10 - final clean per-cell display

Figure 9. Final result — visually consistent column with integers and decimals displayed in their natural form.

[03] Notes & Edge Cases

A few things to keep in mind when applying this pattern in production spreadsheets:

Topic Detail
Stored value is unchanged The MOD rule only affects display. The underlying value 7.5 is still 7.5 in formulas — it just appears as 7.50 on screen.
Anchor cell The A1 in =MOD(A1,1)<>0 must point to the top-left cell of your selection, not a fixed cell. Excel rewrites the reference relatively for every other cell.
Negative numbers MOD in Excel returns a value with the same sign as the divisor, so MOD(-3.5, 1) returns 0.5 (non-zero) — negative decimals are handled correctly.
Very small fractions Floating-point values like 7.0000000001 register as non-integer.
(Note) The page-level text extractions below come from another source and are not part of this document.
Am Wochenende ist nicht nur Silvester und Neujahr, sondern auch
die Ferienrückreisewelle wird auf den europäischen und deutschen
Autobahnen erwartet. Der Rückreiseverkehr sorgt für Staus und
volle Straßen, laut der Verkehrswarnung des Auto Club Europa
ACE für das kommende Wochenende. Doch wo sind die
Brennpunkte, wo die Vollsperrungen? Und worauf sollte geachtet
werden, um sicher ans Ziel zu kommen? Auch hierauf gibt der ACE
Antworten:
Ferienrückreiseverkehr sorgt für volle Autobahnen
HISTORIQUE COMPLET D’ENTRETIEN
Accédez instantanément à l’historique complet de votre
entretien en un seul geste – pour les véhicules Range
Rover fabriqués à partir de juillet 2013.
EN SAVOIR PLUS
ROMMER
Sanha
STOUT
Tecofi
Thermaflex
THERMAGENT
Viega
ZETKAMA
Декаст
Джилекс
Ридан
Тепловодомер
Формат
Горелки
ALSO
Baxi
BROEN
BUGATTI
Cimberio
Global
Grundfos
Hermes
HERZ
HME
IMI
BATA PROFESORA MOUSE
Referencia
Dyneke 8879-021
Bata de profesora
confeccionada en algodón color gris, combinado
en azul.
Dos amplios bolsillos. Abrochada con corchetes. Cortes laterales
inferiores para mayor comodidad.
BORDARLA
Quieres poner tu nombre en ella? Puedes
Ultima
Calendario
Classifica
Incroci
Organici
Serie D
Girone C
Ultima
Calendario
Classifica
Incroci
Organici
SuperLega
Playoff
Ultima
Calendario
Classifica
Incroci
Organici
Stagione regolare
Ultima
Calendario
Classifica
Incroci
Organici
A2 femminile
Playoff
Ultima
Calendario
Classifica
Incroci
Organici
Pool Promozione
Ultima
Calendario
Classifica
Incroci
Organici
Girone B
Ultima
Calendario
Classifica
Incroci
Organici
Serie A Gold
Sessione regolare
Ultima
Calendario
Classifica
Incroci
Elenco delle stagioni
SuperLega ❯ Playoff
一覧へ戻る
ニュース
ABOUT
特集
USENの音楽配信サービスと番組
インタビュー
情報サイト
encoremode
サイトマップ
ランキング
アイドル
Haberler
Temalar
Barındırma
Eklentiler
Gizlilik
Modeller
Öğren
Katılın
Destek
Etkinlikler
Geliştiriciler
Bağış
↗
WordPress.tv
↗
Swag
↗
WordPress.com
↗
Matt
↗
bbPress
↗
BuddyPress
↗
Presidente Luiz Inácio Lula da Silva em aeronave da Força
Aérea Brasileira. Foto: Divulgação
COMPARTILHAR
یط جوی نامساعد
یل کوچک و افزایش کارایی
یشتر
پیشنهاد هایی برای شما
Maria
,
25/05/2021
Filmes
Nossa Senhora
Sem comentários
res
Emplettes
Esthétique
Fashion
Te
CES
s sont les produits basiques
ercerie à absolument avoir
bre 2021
If your data has such noise, wrap the test in ROUND: =MOD(ROUND(A1,2),1)<>0.
Performance Conditional Formatting rules re-evaluate on every sheet change. For ranges over ~50,000 rows, prefer a helper column with the formatted text instead.

This pattern generalizes — swap MOD(A1,1)<>0 for any boolean test (date in the past, value above threshold, even/odd, etc.) to get per-cell, value-aware formatting in any column.